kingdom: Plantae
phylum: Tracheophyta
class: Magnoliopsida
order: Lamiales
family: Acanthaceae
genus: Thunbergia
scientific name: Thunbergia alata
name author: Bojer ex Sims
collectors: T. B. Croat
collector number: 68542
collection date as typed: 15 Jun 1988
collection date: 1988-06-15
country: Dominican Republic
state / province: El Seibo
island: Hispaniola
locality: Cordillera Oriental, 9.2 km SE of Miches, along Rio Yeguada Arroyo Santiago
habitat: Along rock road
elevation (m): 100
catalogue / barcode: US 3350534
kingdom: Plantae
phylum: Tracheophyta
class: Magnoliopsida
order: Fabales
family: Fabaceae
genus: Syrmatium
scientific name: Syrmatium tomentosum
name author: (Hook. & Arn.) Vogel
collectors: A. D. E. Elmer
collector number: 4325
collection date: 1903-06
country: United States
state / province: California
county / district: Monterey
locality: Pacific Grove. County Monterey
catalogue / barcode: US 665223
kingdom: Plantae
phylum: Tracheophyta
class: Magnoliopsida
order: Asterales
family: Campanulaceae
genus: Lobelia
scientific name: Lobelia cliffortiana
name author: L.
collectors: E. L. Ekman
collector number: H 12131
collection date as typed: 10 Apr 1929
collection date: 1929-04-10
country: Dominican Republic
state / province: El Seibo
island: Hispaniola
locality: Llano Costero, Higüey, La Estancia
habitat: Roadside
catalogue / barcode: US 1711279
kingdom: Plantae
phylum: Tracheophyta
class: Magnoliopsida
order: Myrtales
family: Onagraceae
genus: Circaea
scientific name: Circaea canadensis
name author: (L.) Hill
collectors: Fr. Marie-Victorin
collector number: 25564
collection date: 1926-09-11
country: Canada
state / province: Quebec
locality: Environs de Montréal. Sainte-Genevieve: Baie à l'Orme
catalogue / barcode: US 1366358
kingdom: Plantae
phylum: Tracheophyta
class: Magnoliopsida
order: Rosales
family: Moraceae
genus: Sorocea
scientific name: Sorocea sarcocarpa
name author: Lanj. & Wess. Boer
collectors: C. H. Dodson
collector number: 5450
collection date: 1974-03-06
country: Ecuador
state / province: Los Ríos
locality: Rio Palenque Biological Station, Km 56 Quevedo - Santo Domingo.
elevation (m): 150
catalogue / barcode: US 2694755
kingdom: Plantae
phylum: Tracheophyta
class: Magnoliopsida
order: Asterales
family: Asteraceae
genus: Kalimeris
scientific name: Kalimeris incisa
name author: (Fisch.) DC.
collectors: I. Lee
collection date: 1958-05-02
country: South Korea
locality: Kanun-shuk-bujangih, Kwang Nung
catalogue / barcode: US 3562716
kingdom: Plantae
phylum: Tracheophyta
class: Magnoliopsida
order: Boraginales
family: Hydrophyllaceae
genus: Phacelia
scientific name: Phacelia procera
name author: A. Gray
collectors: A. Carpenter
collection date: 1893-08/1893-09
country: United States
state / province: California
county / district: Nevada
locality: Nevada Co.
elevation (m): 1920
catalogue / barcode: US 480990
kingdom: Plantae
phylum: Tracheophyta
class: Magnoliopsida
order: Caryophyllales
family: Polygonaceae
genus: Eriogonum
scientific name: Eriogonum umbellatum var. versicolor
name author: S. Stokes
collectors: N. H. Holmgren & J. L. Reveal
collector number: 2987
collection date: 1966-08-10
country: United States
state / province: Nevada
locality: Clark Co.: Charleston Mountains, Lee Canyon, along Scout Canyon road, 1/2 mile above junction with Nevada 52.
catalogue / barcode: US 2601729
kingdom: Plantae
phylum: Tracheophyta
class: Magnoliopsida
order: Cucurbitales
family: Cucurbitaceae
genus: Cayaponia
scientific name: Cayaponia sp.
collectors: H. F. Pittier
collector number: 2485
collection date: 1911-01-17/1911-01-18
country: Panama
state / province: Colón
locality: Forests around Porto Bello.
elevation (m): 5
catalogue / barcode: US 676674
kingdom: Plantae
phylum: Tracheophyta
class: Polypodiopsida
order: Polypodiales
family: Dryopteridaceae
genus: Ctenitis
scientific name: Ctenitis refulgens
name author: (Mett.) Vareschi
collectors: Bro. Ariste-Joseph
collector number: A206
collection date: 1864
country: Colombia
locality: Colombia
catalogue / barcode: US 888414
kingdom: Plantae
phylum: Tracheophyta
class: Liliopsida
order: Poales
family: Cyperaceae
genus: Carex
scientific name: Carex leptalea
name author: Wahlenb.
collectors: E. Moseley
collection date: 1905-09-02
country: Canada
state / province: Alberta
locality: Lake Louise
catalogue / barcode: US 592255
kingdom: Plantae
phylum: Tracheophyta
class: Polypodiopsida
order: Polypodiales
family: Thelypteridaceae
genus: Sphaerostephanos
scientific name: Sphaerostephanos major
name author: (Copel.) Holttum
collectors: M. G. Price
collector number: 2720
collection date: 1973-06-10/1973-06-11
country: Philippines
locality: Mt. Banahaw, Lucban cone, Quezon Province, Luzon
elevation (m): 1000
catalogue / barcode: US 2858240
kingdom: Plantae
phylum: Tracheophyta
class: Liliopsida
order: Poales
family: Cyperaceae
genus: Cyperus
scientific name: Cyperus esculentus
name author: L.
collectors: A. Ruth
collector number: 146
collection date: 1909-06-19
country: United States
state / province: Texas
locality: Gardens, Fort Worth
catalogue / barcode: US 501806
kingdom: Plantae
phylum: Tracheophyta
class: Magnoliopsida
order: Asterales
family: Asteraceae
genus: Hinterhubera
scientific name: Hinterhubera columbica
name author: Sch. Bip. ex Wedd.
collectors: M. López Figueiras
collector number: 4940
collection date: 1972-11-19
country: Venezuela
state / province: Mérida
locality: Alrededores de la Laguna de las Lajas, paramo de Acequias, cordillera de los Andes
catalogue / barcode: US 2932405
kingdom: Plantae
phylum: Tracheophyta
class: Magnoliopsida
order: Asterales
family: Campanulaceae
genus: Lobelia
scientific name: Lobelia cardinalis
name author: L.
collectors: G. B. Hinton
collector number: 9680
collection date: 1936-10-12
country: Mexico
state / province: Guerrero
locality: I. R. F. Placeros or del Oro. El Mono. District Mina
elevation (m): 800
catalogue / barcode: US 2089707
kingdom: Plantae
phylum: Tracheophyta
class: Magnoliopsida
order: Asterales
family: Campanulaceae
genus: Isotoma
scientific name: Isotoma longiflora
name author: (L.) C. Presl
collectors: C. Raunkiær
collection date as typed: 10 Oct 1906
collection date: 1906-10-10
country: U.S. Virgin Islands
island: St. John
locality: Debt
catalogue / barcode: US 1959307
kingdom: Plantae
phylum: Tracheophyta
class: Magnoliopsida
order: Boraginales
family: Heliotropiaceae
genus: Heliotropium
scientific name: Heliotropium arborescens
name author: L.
------------
__WHAT YOU ARE ASKED TO DO__:
Print every line of the listing above again, word for word and in the same order.

__ANSWER BELOW__:
kingdom: Plantae
phylum: Tracheophyta
class: Magnoliopsida
order: Lamiales
family: Acanthaceae
genus: Thunbergia
scientific name: Thunbergia alata
name author: Bojer ex Sims
collectors: T. B. Croat
collector number: 68542
collection date as typed: 15 Jun 1988
collection date: 1988-06-15
country: Dominican Republic
state / province: El Seibo
island: Hispaniola
locality: Cordillera Oriental, 9.2 km SE of Miches, along Rio Yeguada Arroyo Santiago
habitat: Along rock road
elevation (m): 100
catalogue / barcode: US 3350534
kingdom: Plantae
phylum: Tracheophyta
class: Magnoliopsida
order: Fabales
family: Fabaceae
genus: Syrmatium
scientific name: Syrmatium tomentosum
name author: (Hook. & Arn.) Vogel
collectors: A. D. E. Elmer
collector number: 4325
collection date: 1903-06
country: United States
state / province: California
county / district: Monterey
locality: Pacific Grove. County Monterey
catalogue / barcode: US 665223
kingdom: Plantae
phylum: Tracheophyta
class: Magnoliopsida
order: Asterales
family: Campanulaceae
genus: Lobelia
scientific name: Lobelia cliffortiana
name author: L.
collectors: E. L. Ekman
collector number: H 12131
collection date as typed: 10 Apr 1929
collection date: 1929-04-10
country: Dominican Republic
state / province: El Seibo
island: Hispaniola
locality: Llano Costero, Higüey, La Estancia
habitat: Roadside
catalogue / barcode: US 1711279
kingdom: Plantae
phylum: Tracheophyta
class: Magnoliopsida
order: Myrtales
family: Onagraceae
genus: Circaea
scientific name: Circaea canadensis
name author: (L.) Hill
collectors: Fr. Marie-Victorin
collector number: 25564
collection date: 1926-09-11
country: Canada
state / province: Quebec
locality: Environs de Montréal. Sainte-Genevieve: Baie à l'Orme
catalogue / barcode: US 1366358
kingdom: Plantae
phylum: Tracheophyta
class: Magnoliopsida
order: Rosales
family: Moraceae
genus: Sorocea
scientific name: Sorocea sarcocarpa
name author: Lanj. & Wess. Boer
collectors: C. H. Dodson
collector number: 5450
collection date: 1974-03-06
country: Ecuador
state / province: Los Ríos
locality: Rio Palenque Biological Station, Km 56 Quevedo - Santo Domingo.
elevation (m): 150
catalogue / barcode: US 2694755
kingdom: Plantae
phylum: Tracheophyta
class: Magnoliopsida
order: Asterales
family: Asteraceae
genus: Kalimeris
scientific name: Kalimeris incisa
name author: (Fisch.) DC.
collectors: I. Lee
collection date: 1958-05-02
country: South Korea
locality: Kanun-shuk-bujangih, Kwang Nung
catalogue / barcode: US 3562716
kingdom: Plantae
phylum: Tracheophyta
class: Magnoliopsida
order: Boraginales
family: Hydrophyllaceae
genus: Phacelia
scientific name: Phacelia procera
name author: A. Gray
collectors: A. Carpenter
collection date: 1893-08/1893-09
country: United States
state / province: California
county / district: Nevada
locality: Nevada Co.
elevation (m): 1920
catalogue / barcode: US 480990
kingdom: Plantae
phylum: Tracheophyta
class: Magnoliopsida
order: Caryophyllales
family: Polygonaceae
genus: Eriogonum
scientific name: Eriogonum umbellatum var. versicolor
name author: S. Stokes
collectors: N. H. Holmgren & J. L. Reveal
collector number: 2987
collection date: 1966-08-10
country: United States
state / province: Nevada
locality: Clark Co.: Charleston Mountains, Lee Canyon, along Scout Canyon road, 1/2 mile above junction with Nevada 52.
catalogue / barcode: US 2601729
kingdom: Plantae
phylum: Tracheophyta
class: Magnoliopsida
order: Cucurbitales
family: Cucurbitaceae
genus: Cayaponia
scientific name: Cayaponia sp.
collectors: H. F. Pittier
collector number: 2485
collection date: 1911-01-17/1911-01-18
country: Panama
state / province: Colón
locality: Forests around Porto Bello.
elevation (m): 5
catalogue / barcode: US 676674
kingdom: Plantae
phylum: Tracheophyta
class: Polypodiopsida
order: Polypodiales
family: Dryopteridaceae
genus: Ctenitis
scientific name: Ctenitis refulgens
name author: (Mett.) Vareschi
collectors: Bro. Ariste-Joseph
collector number: A206
collection date: 1864
country: Colombia
locality: Colombia
catalogue / barcode: US 888414
kingdom: Plantae
phylum: Tracheophyta
class: Liliopsida
order: Poales
family: Cyperaceae
genus: Carex
scientific name: Carex leptalea
name author: Wahlenb.
collectors: E. Moseley
collection date: 1905-09-02
country: Canada
state / province: Alberta
locality: Lake Louise
catalogue / barcode: US 592255
kingdom: Plantae
phylum: Tracheophyta
class: Polypodiopsida
order: Polypodiales
family: Thelypteridaceae
genus: Sphaerostephanos
scientific name: Sphaerostephanos major
name author: (Copel.) Holttum
collectors: M. G. Price
collector number: 2720
collection date: 1973-06-10/1973-06-11
country: Philippines
locality: Mt. Banahaw, Lucban cone, Quezon Province, Luzon
elevation (m): 1000
catalogue / barcode: US 2858240
kingdom: Plantae
phylum: Tracheophyta
class: Liliopsida
order: Poales
family: Cyperaceae
genus: Cyperus
scientific name: Cyperus esculentus
name author: L.
collectors: A. Ruth
collector number: 146
collection date: 1909-06-19
country: United States
state / province: Texas
locality: Gardens, Fort Worth
catalogue / barcode: US 501806
kingdom: Plantae
phylum: Tracheophyta
class: Magnoliopsida
order: Asterales
family: Asteraceae
genus: Hinterhubera
scientific name: Hinterhubera columbica
name author: Sch. Bip. ex Wedd.
collectors: M. López Figueiras
collector number: 4940
collection date: 1972-11-19
country: Venezuela
state / province: Mérida
locality: Alrededores de la Laguna de las Lajas, paramo de Acequias, cordillera de los Andes
catalogue / barcode: US 2932405
kingdom: Plantae
phylum: Tracheophyta
class: Magnoliopsida
order: Asterales
family: Campanulaceae
genus: Lobelia
scientific name: Lobelia cardinalis
name author: L.
collectors: G. B. Hinton
collector number: 9680
collection date: 1936-10-12
country: Mexico
state / province: Guerrero
locality: I. R. F. Placeros or del Oro. El Mono. District Mina
elevation (m): 800
catalogue / barcode: US 2089707
kingdom: Plantae
phylum: Tracheophyta
class: Magnoliopsida
order: Asterales
family: Campanulaceae
genus: Isotoma
scientific name: Isotoma longiflora
name author: (L.) C. Presl
collectors: C. Raunkiær
collection date as typed: 10 Oct 1906
collection date: 1906-10-10
country: U.S. Virgin Islands
island: St. John
locality: Debt
catalogue / barcode: US 1959307
kingdom: Plantae
phylum: Tracheophyta
class: Magnoliopsida
order: Boraginales
family: Heliotropiaceae
genus: Heliotropium
scientific name: Heliotropium arborescens
name author: L.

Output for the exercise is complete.